Report only the number of lines in the items below that contain the string "Airport". Case matters.
─── Data for review ───
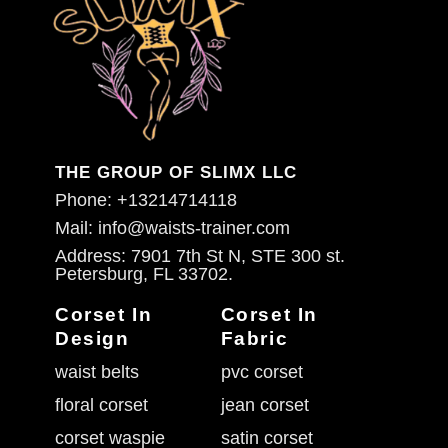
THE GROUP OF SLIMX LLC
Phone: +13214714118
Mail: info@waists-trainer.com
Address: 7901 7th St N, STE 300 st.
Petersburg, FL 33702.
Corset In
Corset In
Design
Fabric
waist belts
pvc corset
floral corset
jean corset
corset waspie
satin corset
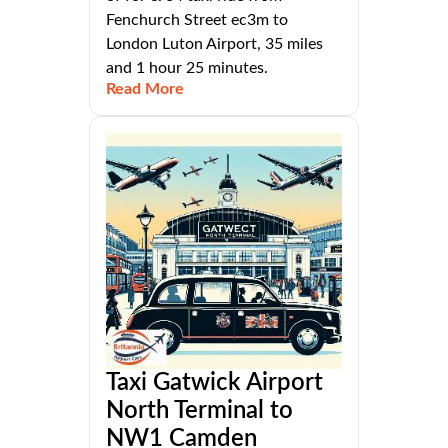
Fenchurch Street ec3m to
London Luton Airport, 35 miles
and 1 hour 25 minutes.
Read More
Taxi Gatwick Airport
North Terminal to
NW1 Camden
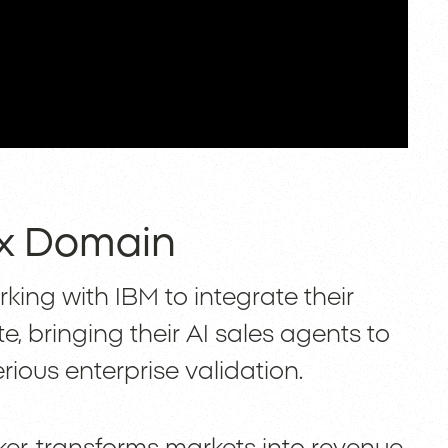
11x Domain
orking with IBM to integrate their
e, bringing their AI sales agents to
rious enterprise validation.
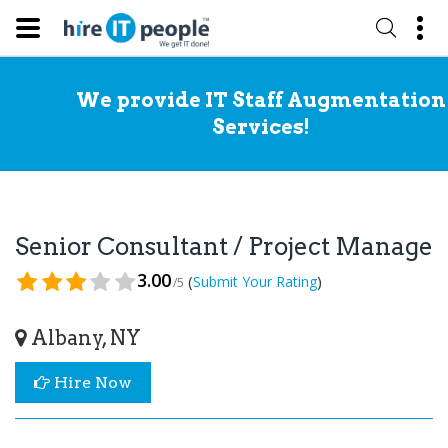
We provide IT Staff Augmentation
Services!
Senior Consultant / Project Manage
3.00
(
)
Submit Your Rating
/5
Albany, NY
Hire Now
───
─── Data for review ───
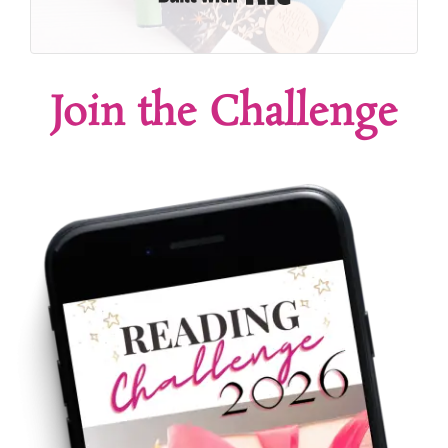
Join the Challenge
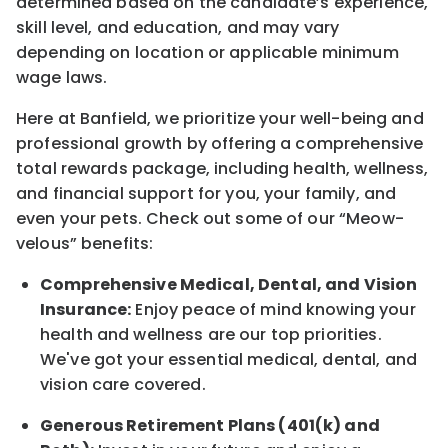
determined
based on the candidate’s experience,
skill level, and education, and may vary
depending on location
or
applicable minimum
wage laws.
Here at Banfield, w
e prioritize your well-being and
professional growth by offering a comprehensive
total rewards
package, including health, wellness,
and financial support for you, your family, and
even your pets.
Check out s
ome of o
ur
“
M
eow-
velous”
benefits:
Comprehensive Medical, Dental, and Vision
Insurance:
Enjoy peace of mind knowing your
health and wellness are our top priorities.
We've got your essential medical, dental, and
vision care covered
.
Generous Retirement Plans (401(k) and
───
Answer to the problem >> 2